Reviewed By: Scott G. Mignola

It appears that Dr. Richard Kimble (Harrison Ford), a respected vascular surgeon, has killed his wife in their upstairs bedroom. He claims that a one-armed man did it, but the physical evidence isn't in Kimble's favor. Tried and sentenced to death by lethal injection, he's loaded onto a bus with a handful of other convicts being transferred to the Illinois State Penitentiary.

The bus never reaches its destination. An uprising causes it to crash and gives Kimble an opportunity. He escapes and, relentlessly tracked by a team led by U.S. Marshal Sam Gerard (Tommy Lee Jones), sets out to clear his name by finding the real culprit.

Based on the 1960s TV series of the same nameThe Fugitive isn't some cheap knockoff riding the coattails of its respected predecessor. Gripping literally from the moment it starts, this is a sterling example of how action pictures should be made.

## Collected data

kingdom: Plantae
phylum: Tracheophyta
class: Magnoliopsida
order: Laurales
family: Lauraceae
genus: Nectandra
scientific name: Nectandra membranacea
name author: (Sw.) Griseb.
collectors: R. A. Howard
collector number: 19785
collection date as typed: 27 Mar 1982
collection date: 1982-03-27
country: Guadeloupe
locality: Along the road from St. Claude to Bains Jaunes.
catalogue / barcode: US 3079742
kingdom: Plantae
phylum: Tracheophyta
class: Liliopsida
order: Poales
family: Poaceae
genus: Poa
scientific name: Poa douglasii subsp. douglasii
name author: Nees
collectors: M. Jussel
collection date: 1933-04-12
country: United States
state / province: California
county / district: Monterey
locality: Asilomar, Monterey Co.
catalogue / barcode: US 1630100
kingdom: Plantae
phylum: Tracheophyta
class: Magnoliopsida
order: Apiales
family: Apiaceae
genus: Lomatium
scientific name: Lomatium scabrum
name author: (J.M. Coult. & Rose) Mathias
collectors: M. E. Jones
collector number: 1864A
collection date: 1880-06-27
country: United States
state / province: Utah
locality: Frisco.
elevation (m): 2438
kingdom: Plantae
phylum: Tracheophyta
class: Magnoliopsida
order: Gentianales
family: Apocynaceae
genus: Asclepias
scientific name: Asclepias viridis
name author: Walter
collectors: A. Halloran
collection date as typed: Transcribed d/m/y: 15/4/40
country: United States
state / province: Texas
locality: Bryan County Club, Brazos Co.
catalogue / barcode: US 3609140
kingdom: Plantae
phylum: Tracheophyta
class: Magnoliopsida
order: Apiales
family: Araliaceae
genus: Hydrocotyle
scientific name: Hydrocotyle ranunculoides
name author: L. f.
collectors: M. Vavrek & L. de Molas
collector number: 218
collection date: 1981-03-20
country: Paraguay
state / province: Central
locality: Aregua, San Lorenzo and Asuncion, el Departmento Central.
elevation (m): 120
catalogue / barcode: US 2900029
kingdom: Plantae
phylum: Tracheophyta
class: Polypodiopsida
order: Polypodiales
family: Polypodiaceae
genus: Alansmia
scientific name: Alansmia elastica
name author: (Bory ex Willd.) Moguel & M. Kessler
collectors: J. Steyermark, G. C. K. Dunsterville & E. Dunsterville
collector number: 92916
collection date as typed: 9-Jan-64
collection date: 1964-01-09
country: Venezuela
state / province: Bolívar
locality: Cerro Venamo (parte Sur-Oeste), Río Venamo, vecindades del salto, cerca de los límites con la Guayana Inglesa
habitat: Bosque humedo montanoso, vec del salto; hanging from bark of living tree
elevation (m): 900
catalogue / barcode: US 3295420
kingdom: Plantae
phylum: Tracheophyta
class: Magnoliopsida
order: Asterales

## What you have to do
Rewrite everything in the film review from "The bus never" down to "the real culprit.", swapping "bus" for "train".

## Output for this task
The train never reaches its destination. An uprising causes it to crash and gives Kimble an opportunity. He escapes and, relentlessly tracked by a team led by U.S. Marshal Sam Gerard (Tommy Lee Jones), sets out to clear his name by finding the real culprit.